図2に示す例では、複数の第2マーカ521のうち最も(-X)側の第2マーカ521、および、最も(+X)側の第2マーカ521により、基板9の下側の主面において、(-X)側かつ(-Y)側の角部、および、(+X)側かつ(-Y)側の角部に第2アライメントマークが描画される。なお、
図2に示す例よりもX方向の大きさが小さい基板9に対しては、最も(-X)側の第2マーカ521と、当該基板9の(+X)側かつ(-Y)側の角部の下方に位置する第2マーカ521とにより、基板9の下側の主面に2つの第2アライメントマークが描画される。
【0044】
図4は、1つの第2マーカ521、および、その近傍を示す縦断面図である。上述の複数の第2マーカ521は、略同じ構造を有する。第2マーカ521は、第2ステージ21bの上面に設けられた略円柱状の凹部211bに収容される。凹部211bの上端開口は、透光性を有する略平板状のカバー部材により閉塞されてもよい。
____________________
**設問**
a - 本文の「図2に示す例では、複数の第2」から「つの第2アライメントマークが描画される。」までを、「主面」を「表面」に変更して書き直してください。
b - 本文に基づいて、次の問いに答えてください。
(i) 図2に示す例では、第2アライメントマークは基板9の下側の主面のどの角部に描画されるか。
(ii) 図4は何を示す縦断面図か。
(iii) 第2マーカ521は何に収容されるか。

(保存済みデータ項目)
____________________
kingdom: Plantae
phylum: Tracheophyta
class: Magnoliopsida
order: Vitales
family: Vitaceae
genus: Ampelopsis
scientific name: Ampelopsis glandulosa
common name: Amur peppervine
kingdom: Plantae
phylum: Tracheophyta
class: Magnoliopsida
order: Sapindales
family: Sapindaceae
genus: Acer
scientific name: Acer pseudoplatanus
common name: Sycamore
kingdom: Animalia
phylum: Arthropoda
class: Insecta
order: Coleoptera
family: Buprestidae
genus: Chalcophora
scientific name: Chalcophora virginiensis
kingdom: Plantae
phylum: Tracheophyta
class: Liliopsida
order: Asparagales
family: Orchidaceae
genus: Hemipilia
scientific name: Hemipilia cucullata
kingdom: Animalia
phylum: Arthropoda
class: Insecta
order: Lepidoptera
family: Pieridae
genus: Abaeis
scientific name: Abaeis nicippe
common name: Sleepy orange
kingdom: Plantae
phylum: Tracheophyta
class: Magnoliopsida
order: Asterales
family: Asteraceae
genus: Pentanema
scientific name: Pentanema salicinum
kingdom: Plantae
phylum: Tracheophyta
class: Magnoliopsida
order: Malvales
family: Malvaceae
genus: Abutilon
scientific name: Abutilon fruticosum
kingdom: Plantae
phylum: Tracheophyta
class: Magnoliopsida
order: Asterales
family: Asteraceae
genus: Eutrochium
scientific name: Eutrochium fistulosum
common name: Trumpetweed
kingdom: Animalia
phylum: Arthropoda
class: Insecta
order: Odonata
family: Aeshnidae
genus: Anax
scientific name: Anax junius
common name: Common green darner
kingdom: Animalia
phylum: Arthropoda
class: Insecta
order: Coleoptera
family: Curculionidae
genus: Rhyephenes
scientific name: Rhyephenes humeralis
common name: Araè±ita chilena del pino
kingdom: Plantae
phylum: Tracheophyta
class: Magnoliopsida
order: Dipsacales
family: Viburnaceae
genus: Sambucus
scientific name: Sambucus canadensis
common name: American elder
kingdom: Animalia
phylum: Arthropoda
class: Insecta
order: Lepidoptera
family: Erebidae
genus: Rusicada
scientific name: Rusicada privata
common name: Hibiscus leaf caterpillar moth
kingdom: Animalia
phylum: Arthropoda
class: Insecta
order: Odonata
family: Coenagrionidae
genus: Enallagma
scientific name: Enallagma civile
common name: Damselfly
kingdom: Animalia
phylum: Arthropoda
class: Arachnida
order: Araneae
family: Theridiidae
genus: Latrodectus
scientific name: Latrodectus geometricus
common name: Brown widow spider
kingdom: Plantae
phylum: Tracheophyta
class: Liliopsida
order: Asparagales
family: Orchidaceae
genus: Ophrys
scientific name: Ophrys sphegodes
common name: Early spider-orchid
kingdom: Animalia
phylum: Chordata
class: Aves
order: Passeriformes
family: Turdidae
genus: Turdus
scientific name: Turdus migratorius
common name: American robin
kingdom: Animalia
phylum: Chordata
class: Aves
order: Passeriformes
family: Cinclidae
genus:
____________________
**解答**
a -
図2に示す例では、複数の第2マーカ521のうち最も(-X)側の第2マーカ521、および、最も(+X)側の第2マーカ521により、基板9の下側の表面において、(-X)側かつ(-Y)側の角部、および、(+X)側かつ(-Y)側の角部に第2アライメントマークが描画される。なお、
図2に示す例よりもX方向の大きさが小さい基板9に対しては、最も(-X)側の第2マーカ521と、当該基板9の(+X)側かつ(-Y)側の角部の下方に位置する第2マーカ521とにより、基板9の下側の表面に2つの第2アライメントマークが描画される。

b -
(i) (-X)側かつ(-Y)側の角部、および、(+X)側かつ(-Y)側の角部
(ii) 1つの第2マーカ521、および、その近傍
(iii) 第2ステージ21bの上面に設けられた略円柱状の凹部211b